When my silver solder paste starts to get a bit dry I usually add a few drops of tap water to moisten it up again. Am I doing the wrong thing?

Cheers Phil


----------



## Ulma Doctor (Nov 12, 2014)

Hi Phil,
i don't know what type of flux you are using down under.

I use a boric acid (hydrogen borate)[borax derived] / denatured alcohol mixture.
you add just enough denatured alcohol to dampen the mixture to make the paste.

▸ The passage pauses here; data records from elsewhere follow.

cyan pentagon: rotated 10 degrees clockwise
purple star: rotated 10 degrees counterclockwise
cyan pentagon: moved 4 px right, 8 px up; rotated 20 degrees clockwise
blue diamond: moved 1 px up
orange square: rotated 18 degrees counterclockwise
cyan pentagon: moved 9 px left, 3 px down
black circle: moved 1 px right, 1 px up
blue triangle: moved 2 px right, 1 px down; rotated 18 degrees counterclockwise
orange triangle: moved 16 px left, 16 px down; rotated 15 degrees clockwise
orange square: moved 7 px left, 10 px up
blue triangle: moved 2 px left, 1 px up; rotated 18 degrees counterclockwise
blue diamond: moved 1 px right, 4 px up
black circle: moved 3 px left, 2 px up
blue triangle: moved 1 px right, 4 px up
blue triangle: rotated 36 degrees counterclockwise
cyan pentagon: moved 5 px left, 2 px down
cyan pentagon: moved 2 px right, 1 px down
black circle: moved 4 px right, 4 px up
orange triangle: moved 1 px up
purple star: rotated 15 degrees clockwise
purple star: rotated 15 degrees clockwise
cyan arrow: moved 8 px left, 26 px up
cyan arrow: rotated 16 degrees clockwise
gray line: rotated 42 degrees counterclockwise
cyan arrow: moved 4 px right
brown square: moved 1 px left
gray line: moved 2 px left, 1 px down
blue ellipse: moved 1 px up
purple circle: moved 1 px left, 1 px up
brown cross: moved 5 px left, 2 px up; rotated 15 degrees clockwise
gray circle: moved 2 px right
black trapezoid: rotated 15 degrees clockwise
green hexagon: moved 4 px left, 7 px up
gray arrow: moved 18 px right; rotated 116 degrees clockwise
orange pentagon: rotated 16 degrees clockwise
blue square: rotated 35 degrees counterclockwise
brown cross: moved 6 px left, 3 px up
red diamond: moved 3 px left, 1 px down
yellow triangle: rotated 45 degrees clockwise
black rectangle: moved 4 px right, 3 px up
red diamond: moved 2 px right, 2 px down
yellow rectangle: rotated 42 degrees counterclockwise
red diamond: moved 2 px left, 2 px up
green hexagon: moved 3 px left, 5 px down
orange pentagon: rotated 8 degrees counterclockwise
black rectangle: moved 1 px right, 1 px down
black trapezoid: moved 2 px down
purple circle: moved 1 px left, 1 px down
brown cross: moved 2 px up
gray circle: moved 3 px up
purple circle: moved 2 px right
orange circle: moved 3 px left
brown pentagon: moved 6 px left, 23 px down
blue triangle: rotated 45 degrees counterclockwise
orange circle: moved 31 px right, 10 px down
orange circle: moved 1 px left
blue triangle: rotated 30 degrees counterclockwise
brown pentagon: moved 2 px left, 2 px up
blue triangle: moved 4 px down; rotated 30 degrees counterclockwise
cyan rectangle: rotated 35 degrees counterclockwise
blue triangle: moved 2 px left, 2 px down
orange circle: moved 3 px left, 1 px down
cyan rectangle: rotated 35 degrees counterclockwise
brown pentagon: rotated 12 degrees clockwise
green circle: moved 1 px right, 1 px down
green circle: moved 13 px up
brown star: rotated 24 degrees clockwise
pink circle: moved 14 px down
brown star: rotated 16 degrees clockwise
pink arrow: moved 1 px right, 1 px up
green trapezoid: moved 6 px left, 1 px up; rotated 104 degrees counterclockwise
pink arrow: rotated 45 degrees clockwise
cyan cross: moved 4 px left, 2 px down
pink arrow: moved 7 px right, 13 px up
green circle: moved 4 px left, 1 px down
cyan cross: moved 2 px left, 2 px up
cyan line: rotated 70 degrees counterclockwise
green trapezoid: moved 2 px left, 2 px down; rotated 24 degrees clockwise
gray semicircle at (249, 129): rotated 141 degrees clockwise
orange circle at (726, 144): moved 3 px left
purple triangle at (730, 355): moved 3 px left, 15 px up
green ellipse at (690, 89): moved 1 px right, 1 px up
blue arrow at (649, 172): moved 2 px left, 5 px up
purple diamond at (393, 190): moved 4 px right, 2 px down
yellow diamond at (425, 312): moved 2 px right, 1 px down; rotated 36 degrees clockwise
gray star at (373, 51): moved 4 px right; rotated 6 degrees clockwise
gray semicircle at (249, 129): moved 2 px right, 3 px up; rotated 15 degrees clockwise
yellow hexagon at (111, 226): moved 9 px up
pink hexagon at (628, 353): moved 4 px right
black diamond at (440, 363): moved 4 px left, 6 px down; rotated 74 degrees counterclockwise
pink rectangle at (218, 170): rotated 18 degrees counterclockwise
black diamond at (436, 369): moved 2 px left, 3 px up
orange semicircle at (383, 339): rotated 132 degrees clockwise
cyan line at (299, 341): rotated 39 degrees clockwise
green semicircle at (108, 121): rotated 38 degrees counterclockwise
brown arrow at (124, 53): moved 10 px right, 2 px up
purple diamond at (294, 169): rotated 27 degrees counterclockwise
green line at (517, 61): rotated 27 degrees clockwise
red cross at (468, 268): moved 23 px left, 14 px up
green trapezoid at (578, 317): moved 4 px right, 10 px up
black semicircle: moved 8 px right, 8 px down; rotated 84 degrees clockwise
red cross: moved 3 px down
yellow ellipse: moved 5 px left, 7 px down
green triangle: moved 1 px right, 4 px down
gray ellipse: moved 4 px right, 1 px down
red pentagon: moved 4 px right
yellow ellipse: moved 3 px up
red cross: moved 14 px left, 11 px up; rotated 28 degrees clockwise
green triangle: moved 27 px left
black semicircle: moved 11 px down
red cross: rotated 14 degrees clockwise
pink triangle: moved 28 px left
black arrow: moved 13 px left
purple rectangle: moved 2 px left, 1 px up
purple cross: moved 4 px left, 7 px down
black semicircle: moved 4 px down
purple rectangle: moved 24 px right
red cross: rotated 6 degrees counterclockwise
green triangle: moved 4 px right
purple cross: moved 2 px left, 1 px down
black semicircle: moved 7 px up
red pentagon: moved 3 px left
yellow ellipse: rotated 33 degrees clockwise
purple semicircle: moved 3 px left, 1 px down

i'm not sure what water does in combination with your flux


----------



## Kevinb71 (Nov 13, 2014)

My Dad did refrigeration work(along with a bunch of other stuff) and would always add a bit of water to his "Harris Stay Silv" flux bottle and then stir it around some. I think he had the same bottle for 15 yrs or so. You might want to use distilled water just to make sure that nothing gets added to the mix that might react with the metals. It worked well for him!


----------



## John Hasler (Nov 13, 2014)

Ulma Doctor said:


> Hi Phil,
> i don't know what type of flux you are using down under.
> 
> I use a boric acid (hydrogen borate)[borax derived] / denatured alcohol mixture.
> ...



If it's boric acid flux water will work fine.  I've got some that says on the package to soften it with water.


----------



## Cobra (Nov 13, 2014)

Used the same bottle of borax flux for silver soldering for years. You can use either alcohol or water. The water stays soft longer, the alcohol evaporates better on the work.


----------



## 12bolts (Nov 13, 2014)

Thanks everybody. Im not sure of the type, (the label has peeled off.............) but its a white paste! Sounds like water should be ok

Cheers Phil


----------



## Mark_f (Nov 13, 2014)

I have a jar of that white silver solder paste and have been renewing it with water for over thirty years. Every great once in a while when I need it , it is all dried up. A little water and like new again. jar looks to hold about a cup. it is about half gone. Going to outlast me that is for sure.

Mark


----------



## oldgoaly (Nov 16, 2014)

Yes water works, been doing it for 25+ years


----------



## Ozwelder (Nov 16, 2014)

12bolts said:


> When my silver solder paste starts to get a bit dry I usually add a few drops of tap water to moisten it up again. Am I doing the wrong thing?
> 
> Cheers Phil



Hi Phil

I have been adding water to mine for years and not noticed any bad effects. I use just enough to achieve original consistency. About that of a heavy cream.


----------